If pbsdsh fails, I suspect you're looking at a Torque bug. I
know that Garrick S. has since fixed the problem in the Torque code
base; I don't know if they've had a release since then that included the
fix.
If
pbsdsh works, let us know and we'll track this down
further.
I'm having trouble getting OpenMPI to execute jobs when submitting
through Torque.
Everything works fine if I am to use the included mpirun
scripts, but this is obviously
not a good solution for the general users on
the cluster.
I'm running under OS X 10.4, Darwin 8.6.0. I
configured OpenMpi with:
export CC=/opt/ibmcmp/vac/6.0/bin/xlc
export
CXX=/opt/ibmcmp/vacpp/6.0/bin/xlc++
export
FC=/opt/ibmcmp/xlf/8.1/bin/xlf90_r
export
F77=/opt/ibmcmp/xlf/8.1/bin/xlf_r
export LDFLAGS=-lSystemStubs
export
LIBTOOL=glibtool
PREFIX=/usr/local/ompi-xl
./configure
\
--prefix=$PREFIX \
--with-tm=/usr/local/pbs/ \
--with-gm=/opt/gm
\
--enable-static \
--disable-cxx
I also had to employ the fix listed in:
http://www.open-mpi.org/community/lists/users/2006/04/1007.php
I've
attached the output of ompi_info while in an interactive job. Looking
through the list,
I can at least save a bit of trouble by listing what does
work. Anything outside of Torque
seems fine. From within an
interactive job, pbsdsh works fine, hence the earlier problems
with poll
are fixed.
Here is the error that is reported when I attemt to run
hostname on one processor:
node96:/usr/src/openmpi-1.1 jbronder$
/usr/local/ompi-xl/bin/mpirun -np 1 -mca pls_tm_debug 1 /bin/hostname
[node96.meldrew.clusters.umaine.edu:00850]

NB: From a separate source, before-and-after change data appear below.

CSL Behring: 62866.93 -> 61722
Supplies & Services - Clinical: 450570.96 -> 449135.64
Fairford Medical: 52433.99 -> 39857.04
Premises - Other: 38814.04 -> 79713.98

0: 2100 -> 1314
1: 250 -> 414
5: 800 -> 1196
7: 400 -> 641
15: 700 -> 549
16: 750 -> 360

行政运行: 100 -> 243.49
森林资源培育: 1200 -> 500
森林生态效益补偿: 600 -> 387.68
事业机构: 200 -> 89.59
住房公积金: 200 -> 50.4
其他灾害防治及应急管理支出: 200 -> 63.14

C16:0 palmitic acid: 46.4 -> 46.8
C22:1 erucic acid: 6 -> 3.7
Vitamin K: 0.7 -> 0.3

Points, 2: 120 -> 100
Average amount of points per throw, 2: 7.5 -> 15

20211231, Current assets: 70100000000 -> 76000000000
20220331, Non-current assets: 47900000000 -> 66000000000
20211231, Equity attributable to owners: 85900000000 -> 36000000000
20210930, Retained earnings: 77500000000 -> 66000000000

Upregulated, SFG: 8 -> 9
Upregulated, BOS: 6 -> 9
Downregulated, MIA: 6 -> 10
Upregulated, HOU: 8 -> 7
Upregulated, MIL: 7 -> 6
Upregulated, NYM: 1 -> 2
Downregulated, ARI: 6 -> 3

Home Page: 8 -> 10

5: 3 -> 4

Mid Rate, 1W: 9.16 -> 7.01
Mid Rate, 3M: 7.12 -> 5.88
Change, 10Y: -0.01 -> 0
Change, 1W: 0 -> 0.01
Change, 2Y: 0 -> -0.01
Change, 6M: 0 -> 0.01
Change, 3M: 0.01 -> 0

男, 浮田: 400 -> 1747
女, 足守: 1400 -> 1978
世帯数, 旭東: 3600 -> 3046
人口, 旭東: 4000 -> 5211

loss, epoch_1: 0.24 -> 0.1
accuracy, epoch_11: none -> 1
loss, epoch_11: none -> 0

pls:tm: final top-level argv:
[node96.meldrew.clusters.umaine.edu:00850]
pls:tm: orted --no-daemonize --bootproxy 1
--name --num_procs 2 --vpid_start 0 --nodename --universe
jbronder@node96.meldrew.clusters.umaine.edu:default-universe --nsreplica
"0.0.0;tcp://10.0.1.96:49395" --gprreplica
"0.0.0;tcp://10.0.1.96:49395"
[node96.meldrew.clusters.umaine.edu:00850]
pls:tm: Set prefix:/usr/local/ompi-xl
[node96.meldrew.clusters.umaine.edu:00850]
pls:tm: launching on node localhost
[node96.meldrew.clusters.umaine.edu:00850]
pls:tm: resetting PATH:
/usr/local/ompi-xl/bin:/bin:/sbin:/usr/bin:/usr/sbin:/usr/local/pbs/bin:/usr/local/mpiexec/bin:/opt/ibmcmp/xlf/8.1/bin:/opt/ibmcmp/vac/6.0/bin:/opt/ibmcmp/vacpp/6.0/bin:/opt/gm/bin:/opt/fms/bin
[node96.meldrew.clusters.umaine.edu:00850]
pls:tm: found /usr/local/ompi-xl/bin/orted
[node96.meldrew.clusters.umaine.edu:00850]
pls:tm: not oversubscribed -- setting mpi_yield_when_idle to 0
[node96.meldrew.clusters.umaine.edu:00850]
pls:tm: executing: orted --no-daemonize --bootproxy 1 --name 0.0.1 --num_procs
2 --vpid_start 0 --nodename localhost --universe
jbronder@node96.meldrew.clusters.umaine.edu:default-universe --nsreplica
"0.0.0;tcp://10.0.1.96:49395" --gprreplica
"0.0.0;tcp://10.0.1.96:49395"
[node96.meldrew.clusters.umaine.edu:00850]
pls:tm: start_procs returned error -13
[node96.meldrew.clusters.umaine.edu:00850]
[0,0,0] ORTE_ERROR_LOG: Not found in file rmgr_urm.c at line 184
[node96.meldrew.clusters.umaine.edu:00850]
[0,0,0] ORTE_ERROR_LOG: Not found in file rmgr_urm.c at line 432
[node96.meldrew.clusters.umaine.edu:00850]
mpirun: spawn failed with errno=-13
node96:/usr/src/openmpi-1.1 jbronder$
My thanks for any help in advance,
Justin
Bronder.